Hey guys, just wanted to say hi, just a short story of why I decided to sign up.
I've always been a pretty attractive guy, but when I was younger, I was a bit of a podge and all the girls would talk to me, but nothing would happen. So I was always the nice guy chubby guy the girls would have a joke with, while they went off with the "tossers" as I thought.
So this built up an anxiety with women and me, so much so I didn’t lose my virginity until I was 21, and didn't kiss a girl until about, 2 months prior.
Although as I grew older, I thinned out, sorted out my hair, clothes etc and I look half decent. And started going out and meeting people in my town, but my attitude was, I'm not getting with you, you're not good enough for my virginity. So I had a long list of female mates, who were kept at arms length, which probably, un-knowingly to me at the time, built attraction.
So, finally, I kissed this girl I'd been mates with for over a year, and a few months later, lost my virginity in a 3 some with 2 girls, but I only had sex with the one.
And up to this day, I've counted from May last year until today, I've kissed/slept with/dated 64 women, either one or the other, or all 3.
So my problem now isn’t that I cant get laid, it's that I can't find a girl I want, I'm not really into seeing lots of girls etc, but its necessary to find someone you like in the end.
So anyway, I found out about PU about 2 months ago, when I was visiting London, and met a female friend I know off the net HB 9, and she told me about the Game, I bought it, but I didn’t bother to read it, as I don’t like books if I'm honest. So I just looked around the net and found things out for myself. Her ex uses it, and she said she’s watched him go up to girls and get there numbers easy. So it gained my interest.

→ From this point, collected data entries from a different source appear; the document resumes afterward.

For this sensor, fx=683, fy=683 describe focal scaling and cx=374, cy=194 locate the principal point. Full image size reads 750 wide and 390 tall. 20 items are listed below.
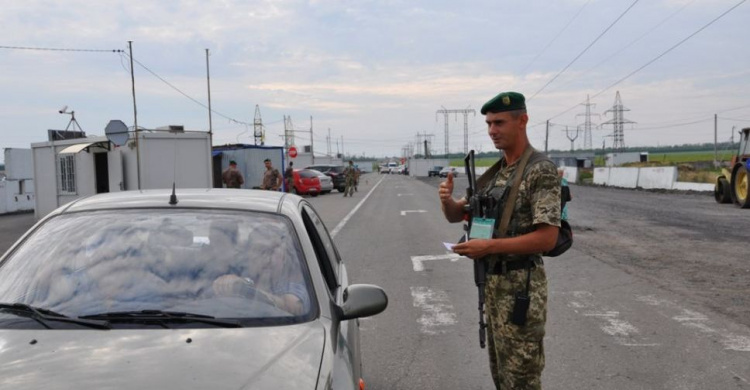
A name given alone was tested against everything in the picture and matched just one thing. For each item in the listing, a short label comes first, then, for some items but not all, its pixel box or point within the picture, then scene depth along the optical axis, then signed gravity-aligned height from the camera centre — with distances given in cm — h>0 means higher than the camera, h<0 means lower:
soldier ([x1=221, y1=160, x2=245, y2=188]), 1962 -46
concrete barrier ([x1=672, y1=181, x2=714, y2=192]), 3132 -158
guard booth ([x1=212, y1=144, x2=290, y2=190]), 2794 +9
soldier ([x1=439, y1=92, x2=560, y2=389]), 338 -47
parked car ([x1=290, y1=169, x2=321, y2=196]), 3381 -110
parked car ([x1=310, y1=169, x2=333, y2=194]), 3550 -122
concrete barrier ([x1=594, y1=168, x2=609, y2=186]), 4309 -139
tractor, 2128 -86
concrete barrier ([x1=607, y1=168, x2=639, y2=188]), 3747 -134
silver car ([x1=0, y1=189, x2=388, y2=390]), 240 -61
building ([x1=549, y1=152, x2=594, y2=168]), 7030 -63
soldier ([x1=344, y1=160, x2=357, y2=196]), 3369 -96
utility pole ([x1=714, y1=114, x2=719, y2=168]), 7241 +273
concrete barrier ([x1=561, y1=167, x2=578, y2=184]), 4956 -145
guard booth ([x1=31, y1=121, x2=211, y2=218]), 1931 -3
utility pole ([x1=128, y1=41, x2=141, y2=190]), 1811 +104
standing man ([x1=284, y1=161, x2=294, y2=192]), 2572 -73
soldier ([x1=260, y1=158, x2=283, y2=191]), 1928 -50
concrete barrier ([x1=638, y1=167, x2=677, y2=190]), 3399 -122
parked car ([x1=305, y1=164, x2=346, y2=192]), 4038 -81
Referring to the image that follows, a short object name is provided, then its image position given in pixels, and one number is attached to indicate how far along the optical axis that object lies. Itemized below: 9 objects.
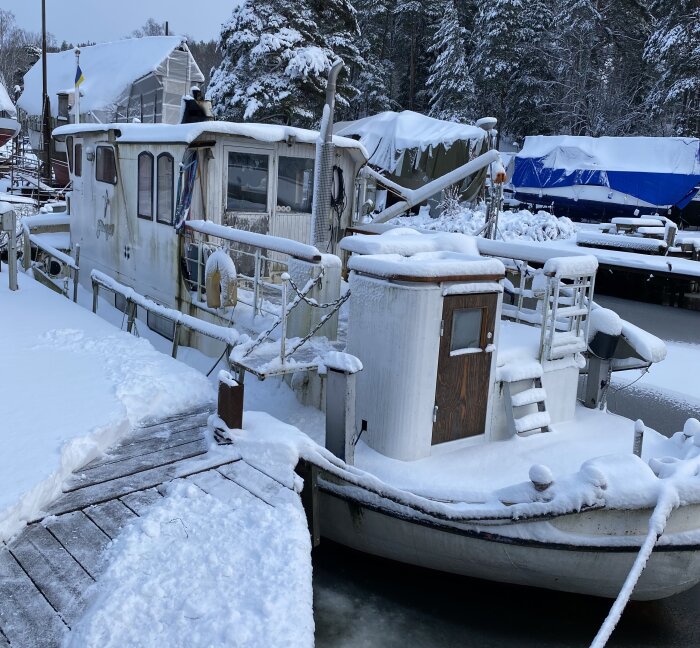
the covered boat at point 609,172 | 25.52
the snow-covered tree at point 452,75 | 35.88
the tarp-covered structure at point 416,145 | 26.19
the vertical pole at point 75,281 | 10.44
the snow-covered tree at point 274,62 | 26.69
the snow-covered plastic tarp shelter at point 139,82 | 32.69
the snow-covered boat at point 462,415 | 4.73
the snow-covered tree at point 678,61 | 32.06
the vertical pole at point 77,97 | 13.69
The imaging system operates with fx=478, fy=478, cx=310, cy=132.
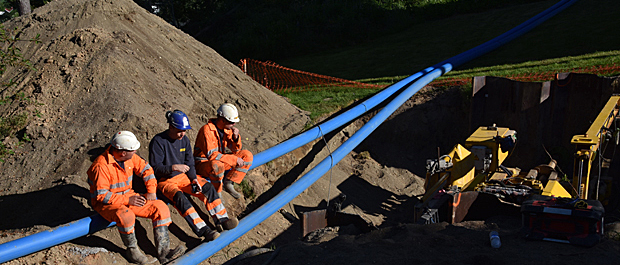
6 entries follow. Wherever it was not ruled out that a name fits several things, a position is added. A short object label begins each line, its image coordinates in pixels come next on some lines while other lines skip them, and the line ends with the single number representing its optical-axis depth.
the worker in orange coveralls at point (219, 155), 6.75
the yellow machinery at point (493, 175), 7.41
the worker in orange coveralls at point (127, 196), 5.32
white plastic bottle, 5.50
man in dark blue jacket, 6.02
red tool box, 5.38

So after looking around I've realised my problem isn’t abundance, rapport, or the ability to sexually escalate. I've realised it’s always been my fear of being "that sleazy guy" who I see out every time I go out.
So much so, I'd guess I've been out clubbing about 30 times in the past year and a bit, and only one girl has come up to me to talk, she had a boyfriend. I've approached 4 girls, 3 blew me out on approach, probably because I went in thinking they would, and the other one talked willingly, and I kissed her hand as I left.
So yeah, I'm probably here to work on my confidence with girls, and my paranoia about coming off like a sleaze.